Mergers are a part of a galaxy's life, and the Milky Way is no exception. Without mergers, the Universe wouldn't have the massive galaxies we see in the local, modern Universe. As a spiral galaxy, most of the Milky Way's stars, gas, and dust are in its disk rather than a central bulge.
New research examines how galaxy collisions and mergers can severely disrupt stellar disks, and uses simulations to trace the Milky Way's history.
The research appears in the Monthly Notices of the Royal Astronomical Society. It's title is "Build-up and survival of the disc: from numerical models of galaxy formation to the Milky Way," and the lead author is Matthew Orkney from the Institute of Cosmos Sciences of the University of Barcelona (ICCUB) and the Institute of Space Studies of Catalonia (IEEC).
Angular momentum is a basic property of galaxies. It measures a galaxy's rotational motion and is critical in a galaxy. Angular momentum can be neither created nor destroyed, only transferred. Unless something external, like a merger, changes it, it is essentially fixed. The Milky Way's disk only exists because of the galaxy's angular momentum. It moves at about 220 km/second.
If astronomers can trace the formation of a galaxy's angular momentum, the time that it spun up, they can understand a large part of its history, including its mergers.
"We study the build-up and survival of angular momentum in the stellar disc using a statistical suite of cosmological simulations of Milky Way-mass galaxies," the authors write.
The MW didn't form in isolation. Astronomers have thought for a long time that mergers played a role. Understanding when mergers happened is critical to understanding the MW's history.
When trying to recreate the MW's merger history, astronomers typically turn to measuring stellar kinematics to figure out that history. That's one of the things that the ESA's Gaia mission was good at, and its findings helped shape the current understanding of the MW. One of the mergers that Gaia uncovered is called the Gaia-Sausage-Enceladus (GSE) merger, and it happened between 8 to 11 billion years ago.
But unfortunately, according to the authors, those stellar kinematic measurements aren't enough to trace the MW's history.
"Our results show that stellar kinematics at z=0 rarely recover the true times of disc spin-up, due to the disruptive impact of massive radial merger events," the authors write. (In cosmology, z=0 means the present day.)
Radial mergers are a particular type of merger.
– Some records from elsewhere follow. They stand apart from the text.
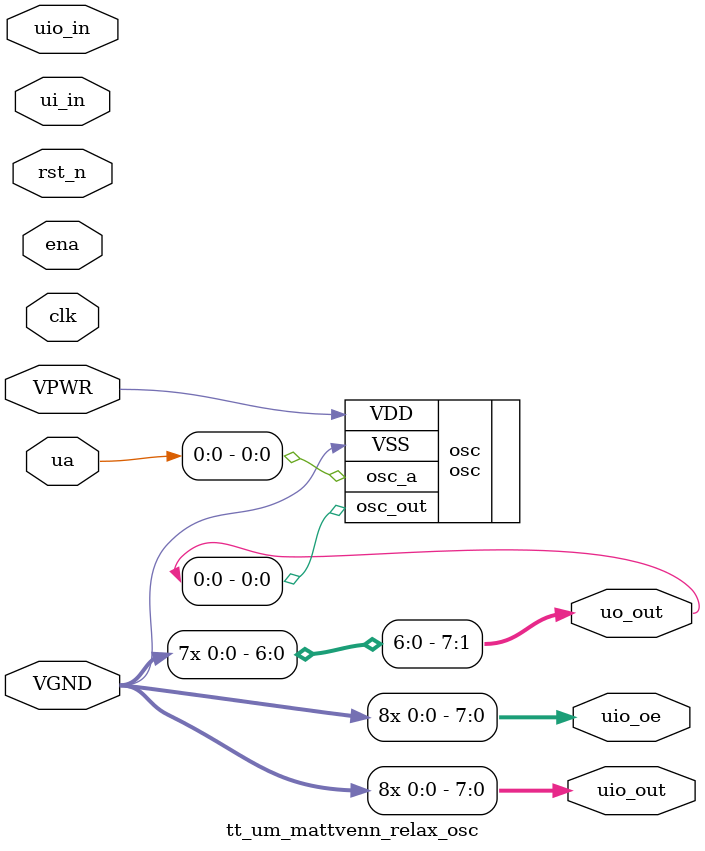
<source format=v>

`default_nettype none


module tt_um_mattvenn_relax_osc (
    input  wire       VGND,
    input  wire       VPWR,
    input  wire [7:0] ui_in,    // Dedicated inputs
    output wire [7:0] uo_out,   // Dedicated outputs
    input  wire [7:0] uio_in,   // IOs: Input path
    output wire [7:0] uio_out,  // IOs: Output path
    output wire [7:0] uio_oe,   // IOs: Enable path (active high: 0=input, 1=output)
    inout  wire [7:0] ua, // analog pins
    input  wire       ena,      // will go high when the design is enabled
    input  wire       clk,      // clock
    input  wire       rst_n     // reset_n - low to reset
);

    osc osc(
        .osc_out(uo_out[0]),
        .osc_a(ua[0]),
        .VDD(VPWR),
        .VSS(VGND)
        );

    // ties for the output enables
    assign uo_out[1] = VGND;
    assign uo_out[2] = VGND;
    assign uo_out[3] = VGND;
    assign uo_out[4] = VGND;
    assign uo_out[5] = VGND;
    assign uo_out[6] = VGND;
    assign uo_out[7] = VGND;

    assign uio_out[0] = VGND;
    assign uio_out[1] = VGND;
    assign uio_out[2] = VGND;
    assign uio_out[3] = VGND;
    assign uio_out[4] = VGND;
    assign uio_out[5] = VGND;
    assign uio_out[6] = VGND;
    assign uio_out[7] = VGND;

    assign uio_oe[0] = VGND;
    assign uio_oe[1] = VGND;
    assign uio_oe[2] = VGND;
    assign uio_oe[3] = VGND;
    assign uio_oe[4] = VGND;
    assign uio_oe[5] = VGND;
    assign uio_oe[6] = VGND;
    assign uio_oe[7] = VGND;

endmodule

</source>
They happen when one galaxy plunges directly into the center of another, rather than striking a glancing blow. In what can be called a typical merger, the galaxies may orbit several times before merging, creating the tidal tails seen in images of merging galaxies. Those mergers take longer, and angular momentum is moved around and transferred in complex ways. In a radial merger, the merger plays out faster, and since one galaxy basically plunges into another, it contributes very little angular momentum to the system.
But radial mergers do impart kinetic energy into the galaxy. That energy heats the disk, kicking stars into more eccentric orbits.
*These images of galaxy mergers show the tell-tale streamers of gas and stars that come from mergers. But radial mergers don't create these kinds of tails. Instead, they introduce kinetic energy that scrambles a galaxy's stellar kinematics, making ancient mergers difficult to pinpoint. Image Credit: NASA/ESA/Hubble*
The essential problem is that stellar kinematics can't tell us when the MW's disk spun up because of radial mergers and the kinetic energy they impart. There are two ancient populations of stars in the MW, the Aurora, which are proto-disk stars, and the Splash, which are disk stars that were kicked out of the plane of the disk by mergers. Radial mergers make it very difficult to tell which stars are part of which population because of kinetic energy.
In this work, the researchers turned to simulations to try to unravel the MW's merger history. The simulations showed how the MW reacted to the different types of mergers. That let the researchers discover when the MW spun up. So instead of finding a time when the MW's rotation began, it let them determine when the rotation recovered after a merger.
With these simulations, the researchers found that the Gaia-Sausage-Enceladus merger happened about 11 billion years ago, narrowing down the previously established range. This time also aligns with when many star clusters formed in the MW. Since galaxy mergers compress gas and trigger star formation, it all lines up.
“Models of the Gaia–Sausage–Enceladus merger predict that a galactic firework should have followed the impact, raising star formation and fostering the formation of globular clusters. This is the first time this link has been made,” said co-author Chervin Laporte in a press release. Laporte is from the French National Centre for Scientific Research (CNRS).
“This research highlights the important relationship between galactic structure and ancient collisions, which must be understood in unison in order to understand the history of our galaxy,” said lead author Orkney.